Enter this pamphlet, with its front cover entreaty (“Keep this booklet handy”), its back cover warning (“BE SAFE: STAY AWAY FROM ART”) and text that might have been lifted straight out of a 1960s COI pamphlet on how to spot a spy (“REMEMBER: Art costs lives; That woman with an abstract expression . . . Is she an artist?”)

In this vein, the pamphlet covers threat assessment, health & safety and criminal detection, with short ‘poems’ and illustrations. Some of these are great. 'Know-nothing' advises that you can trust your milkman, and your local farm, to know about milk:

But what useful information
could the man who daubed
Still Life With Cheese
about the quality, range and
fat content of dairy produce?

And the illustrations are good, in a sort of Banksy-cum-graphic novel style. But the pamphlet overall is a bit of a one-trick pony. Once you've got the joke, there's not much more to it. And the ‘poems’, while occasionally funny, are little more than chopped-up prose. More importantly, perhaps, it's not a particularly new idea; take a look at Elma Mitchell's 'This Poem . . .', which you can read in its entirety at the very end of the Guardian obituary for the poet in 2000.


Janet Fisher:

This is a booklet produced by the ‘Department for Public Safety’ warning us of the need to be safe from the dangers of Art.

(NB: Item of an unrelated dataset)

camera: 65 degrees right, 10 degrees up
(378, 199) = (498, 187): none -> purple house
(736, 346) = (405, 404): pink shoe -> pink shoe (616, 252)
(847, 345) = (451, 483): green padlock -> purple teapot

It is similar in tone to many public service documents, advertisements, films and so on, but its main well-spring is the handbook produced by the Central Office of Information in the early eighties entitled Protect and Survive. The handbook is easily available on the internet, along with video clips, and is a great source of ironic amusement, though if taken seriously, it was terrifying at the time.

The tone of the poems and the style of the illustrations follow closely the original handbook. The text brilliantly captures the authoritative smugness of so many public service documents:

If you encounter a work of Art

this is what you should do.
Do not approach it. Call
the police. Do not smoke,
eat, or distract yourself
in a way that might render you
susceptible to artistic illusion.
If you think you know someone
affected by a work of Art,
contact your council.
.....(‘Damage Control’)

Elsewhere you are warned to “immediately visit your GP”.

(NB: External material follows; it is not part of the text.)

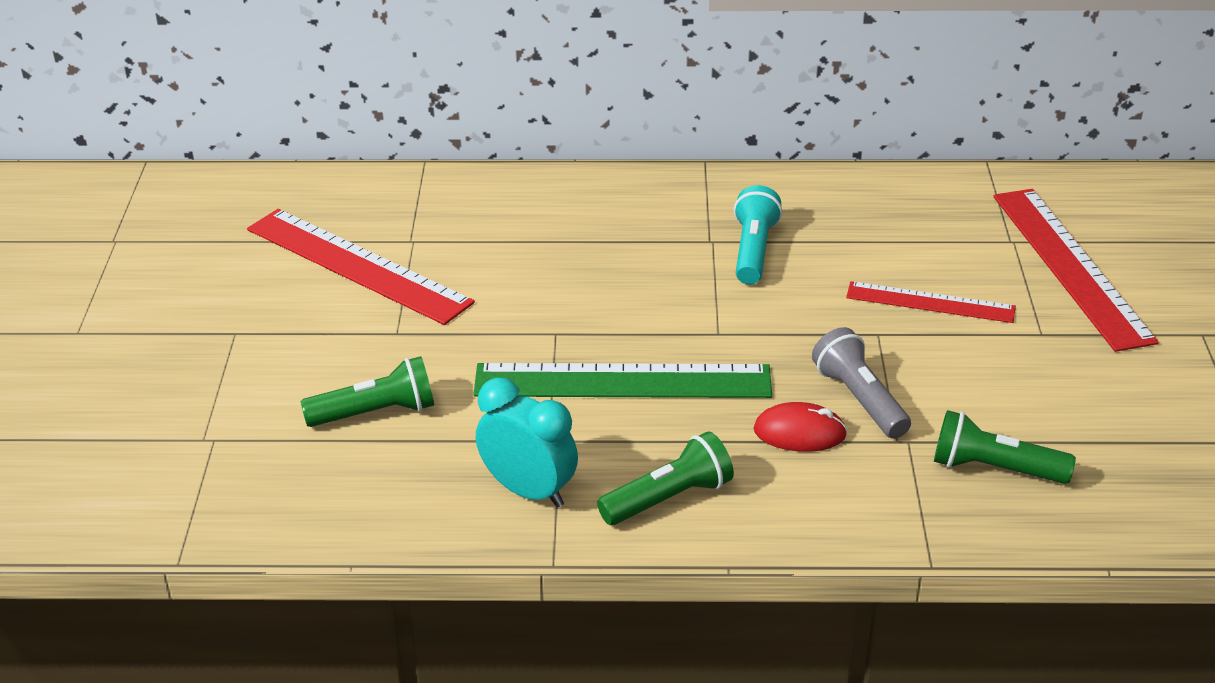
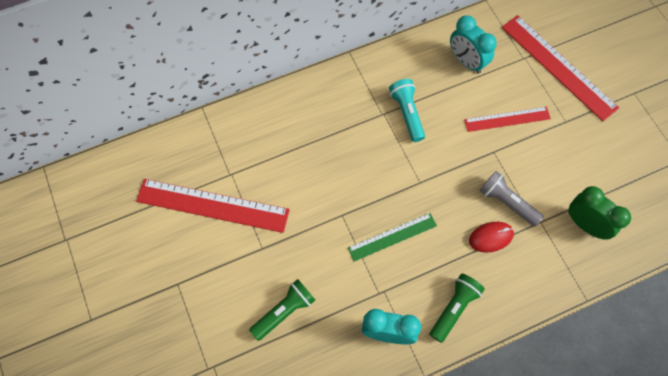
camera: 25 degrees left, 30 degrees up
(622, 381) = (392, 237): green ruler -> green ruler, size x0.59
(901, 220) = (466, 62): none -> turquoise clock
(994, 468) = (585, 224): green flashlight -> green clock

The thesis of the pamphlet is Plato's exhortation against poets, where he predicts that if we let the "honeyed muse" in, the rulers of the State will be pleasure and pain, rather than law and reason. McClachlan has followed this argument to its extremes. He starts off with Part 1 “threat assessment”, followed by Part 2 “health and safety”, and finally the sinister Part 3 “criminal detection”, which warns the citizen:

Occasionally, a family member
might be an artist. It could be
your mother. Or your son.
That person will be putting
your whole family at risk.
Remember: Failure to report
a dissident to the police

is a criminal action. Be safe.
Always expose an artist.
.....((‘Viper in the Nest’)

Amusing? Unlikely? Mandelstam's mildly satirical poem about Stalin ended him up in the Gulag. In a totalitarian state, Art is the last subversion.

This book is clever, satirical, but also deeply philosophical about the nature of Art and the benefits/dangers it can bring:

..........They (writers)'ll have you
believe there's another moon below
the dark lake's surface. You'll spend
your whole life diving to recover it.
.....(‘The Trick’)

And what reasonable, law-abiding person would want that to happen?